— WHAT TO DO —
Only the lines from the one with "582 138 250.16" to the end of the listing below should be set down, exactly as written and without any pictures.

— EXERCISE MATERIAL —
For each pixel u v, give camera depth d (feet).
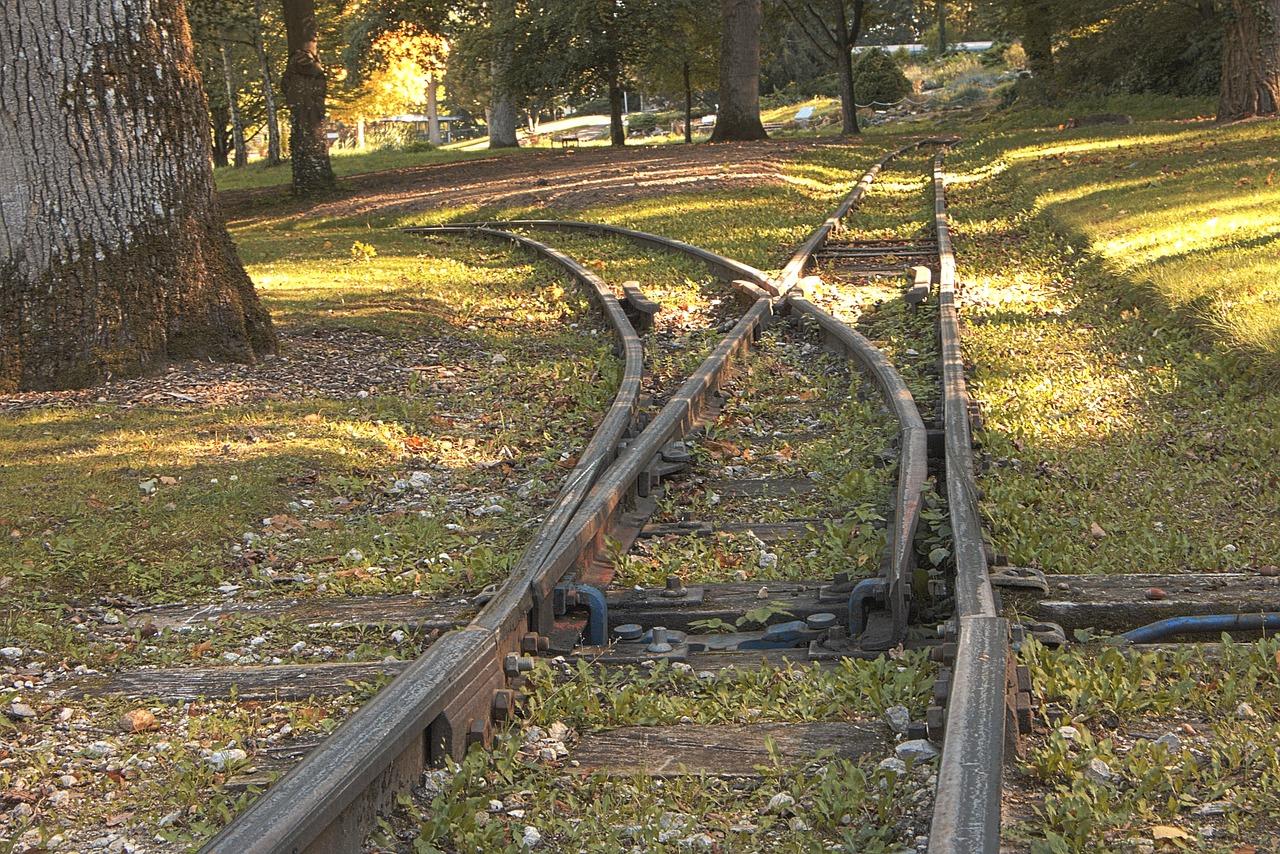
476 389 31.55
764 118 228.43
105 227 30.96
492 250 59.47
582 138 250.16
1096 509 19.42
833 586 17.07
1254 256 34.24
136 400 29.12
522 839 11.00
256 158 257.55
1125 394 25.85
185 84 32.40
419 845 10.71
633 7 141.28
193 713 14.65
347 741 10.91
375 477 24.30
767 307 35.99
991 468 21.17
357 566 19.74
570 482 20.01
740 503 21.85
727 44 123.03
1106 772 11.12
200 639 17.11
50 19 30.27
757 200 69.05
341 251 60.39
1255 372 25.54
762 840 10.94
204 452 24.90
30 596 18.49
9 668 16.20
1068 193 58.39
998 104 179.22
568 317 41.22
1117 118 108.78
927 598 16.05
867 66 217.77
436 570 19.25
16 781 12.99
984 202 63.16
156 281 31.86
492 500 22.93
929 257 47.78
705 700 13.92
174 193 32.30
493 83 151.84
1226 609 15.08
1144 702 12.54
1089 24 139.13
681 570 18.58
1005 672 11.61
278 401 29.14
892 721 12.79
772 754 12.12
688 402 25.12
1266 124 82.53
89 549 20.21
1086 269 40.22
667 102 306.35
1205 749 11.62
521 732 13.07
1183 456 21.94
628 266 49.42
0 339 30.27
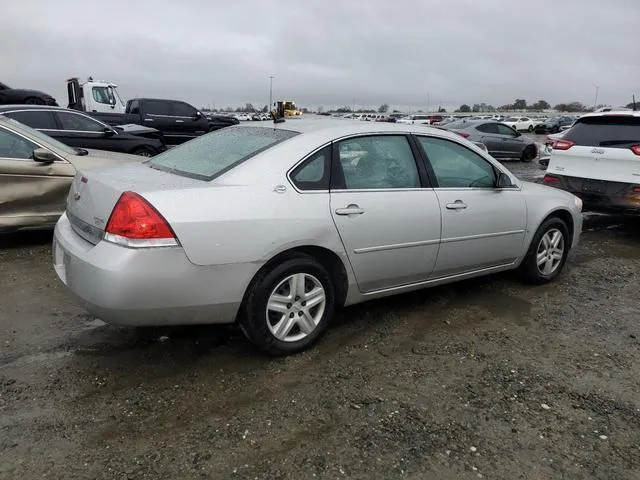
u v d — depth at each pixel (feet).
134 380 10.84
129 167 12.87
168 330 13.08
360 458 8.63
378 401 10.25
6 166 19.04
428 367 11.64
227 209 10.46
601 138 24.32
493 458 8.71
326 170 11.98
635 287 17.34
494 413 9.95
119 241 9.92
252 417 9.67
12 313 13.91
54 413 9.64
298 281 11.60
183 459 8.51
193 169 11.89
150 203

— TASK SOLUTION —
582 138 250.16
1096 509 19.42
833 586 17.07
1254 256 34.24
136 400 29.12
522 839 11.00
256 158 257.55
1125 394 25.85
185 84 32.40
419 845 10.71
633 7 141.28
193 713 14.65
347 741 10.91
375 477 24.30
767 307 35.99
991 468 21.17
357 566 19.74
570 482 20.01
740 503 21.85
727 44 123.03
1106 772 11.12
200 639 17.11
50 19 30.27
757 200 69.05
341 251 60.39
1255 372 25.54
762 840 10.94
204 452 24.90
30 596 18.49
9 668 16.20
1068 193 58.39
998 104 179.22
568 317 41.22
1117 118 108.78
927 598 16.05
867 66 217.77
436 570 19.25
16 781 12.99
984 202 63.16
156 281 31.86
492 500 22.93
929 257 47.78
705 700 13.92
174 193 32.30
493 83 151.84
1226 609 15.08
1144 702 12.54
1089 24 139.13
681 570 18.58
1005 672 11.61
278 401 29.14
892 721 12.79
772 754 12.12
688 402 25.12
1266 124 82.53
89 549 20.21
1086 269 40.22
667 102 306.35
1205 749 11.62
521 732 13.07
1183 456 21.94
628 266 49.42
0 339 30.27
u v d — depth at each pixel (feet).
134 380 10.84
129 167 12.87
168 330 13.08
360 458 8.63
378 401 10.25
6 166 19.04
428 367 11.64
227 209 10.46
601 138 24.32
493 458 8.71
326 170 11.98
635 287 17.34
494 413 9.95
119 241 9.92
252 417 9.67
12 313 13.91
54 413 9.64
298 281 11.60
183 459 8.51
193 169 11.89
150 203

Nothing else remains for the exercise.